Knowledge and understanding skills applied: ability to read and understand how to apply the theoretical knowledge acquired to examples of the modeled case studies.
Making judgments: knowing how to evaluate the content of innovation present in the examples of case studies based on the acquired theoretical knowledge.
Communication skills: knowing how to present and organize the exposition of a specialized subject based on the developed topics.
Ability to learn: to learn more about a topic starting from previous knowledge applied to similar examples and applications of modeling a fluids flow problem.

Prerequisites

No

Course unit content

The course intends to provide on one side, an overview of mathematical models describing the flow of fluids (especially in porous media) and the advective transport and to the governing equations that describe these phenomena.
On the other hand, it intends to provide numerical calculation tools for modeling and forecasting in time and space using examples of real case studies.

Full programme

Fundamentals of modeling (knowledge and understanding)
Darcy's law. Generalization in three dimensions.
Equations that describe the single-phase flow in porous media. Flow equation in the presence of external sources (knowledge and ability to understand).
Equations describing the immiscible two-phase flow. Differential equations written in terms of pressure and saturation.

Equations in transitory and stationary regime.
Classification of differential equations. Boundary conditions: Dirichlet, Neumann and mixed (knowledge and understanding).

Solution of the steady-state flow equation, in one media isotropic and homogeneous. Laplace equation.
Examples of analytical models and solution (knowledge and ability of applied comprehension).

Introduction to the finite difference method. Examples of approximate solutions.
Discretization of the grid and boundary conditions.
Numerical methods. Implementation for some case studies (knowledge and ability of applied comprehension).


Equations of the transport of contaminants in a single-phase fluid and immiscible fluid multiphase.
Transport of multicomponents in a single phase fluid and immiscible fluid multiphase.
Example of analytical solutions (knowledge and understanding).

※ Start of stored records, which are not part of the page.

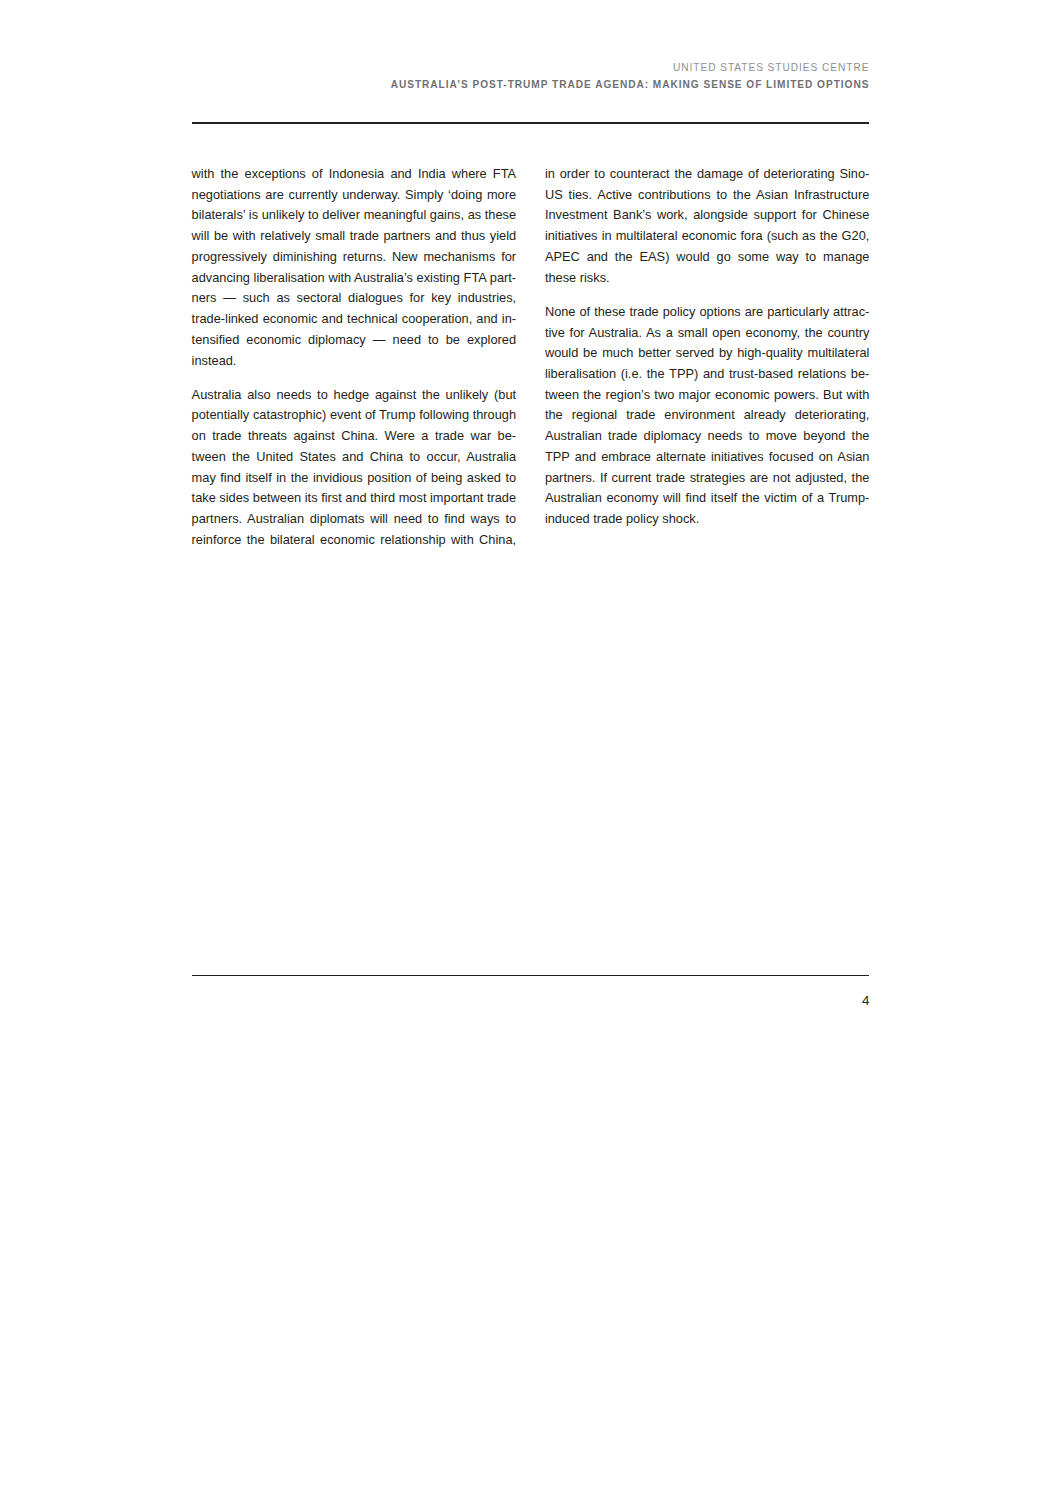United States Studies Centre
Australia’s Post-Trump Trade Agenda: Making Sense of Limited Options
with the exceptions of Indonesia and India where FTA negotiations are currently underway. Simply ‘doing more bilaterals’ is unlikely to deliver meaningful gains, as these will be with relatively small trade partners and thus yield progressively diminishing returns. New mechanisms for advancing liberalisation with Australia’s existing FTA partners — such as sectoral dialogues for key industries, trade-linked economic and technical cooperation, and intensified economic diplomacy — need to be explored instead.
Australia also needs to hedge against the unlikely (but potentially catastrophic) event of Trump following through on trade threats against China. Were a trade war between the United States and China to occur, Australia may find itself in the invidious position of being asked to take sides between its first and third most important trade partners. Australian diplomats will need to find ways to reinforce the bilateral economic relationship with China, in order to counteract the damage of deteriorating Sino-US ties. Active contributions to the Asian Infrastructure Investment Bank’s work, alongside support for Chinese initiatives in multilateral economic fora (such as the G20, APEC and the EAS) would go some way to manage these risks.
None of these trade policy options are particularly attractive for Australia. As a small open economy, the country would be much better served by high-quality multilateral liberalisation (i.e. the TPP) and trust-based relations between the region’s two major economic powers. But with the regional trade environment already deteriorating, Australian trade diplomacy needs to move beyond the TPP and embrace alternate initiatives focused on Asian partners. If current trade strategies are not adjusted, the Australian economy will find itself the victim of a Trump-induced trade policy shock.
4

Application to case studies using a numerical program, for example MODFLOW
(autonomy of judgment).

Simulation application of interdisciplinary studies for the solution of a real problem (communication skills).

Bibliography

Applied Groundwater Modeling, Simulation of Flow and Advective Transport.
Mary P. Anderson, William W. Woessner, Randall J. Hunt.
Material supplied by the professor.

Teaching methods

Lectures and activities in the laboratory of modeling and simulations of case studies and real cases.

Assessment methods and criteria

The ability to autonomously use, integrate and communicate the student's knowledge is verified in different phases of the course, through problems assigned and solved by the students.
The acquisition of knowledge is verified through an oral exam, in the course of which theoretical knowledge is applied to real case studies. 'Lode' is given in cases in which an extraordinary ability to face and solve the problems posed is demonstrated. For foreign students English is used.

Other information

No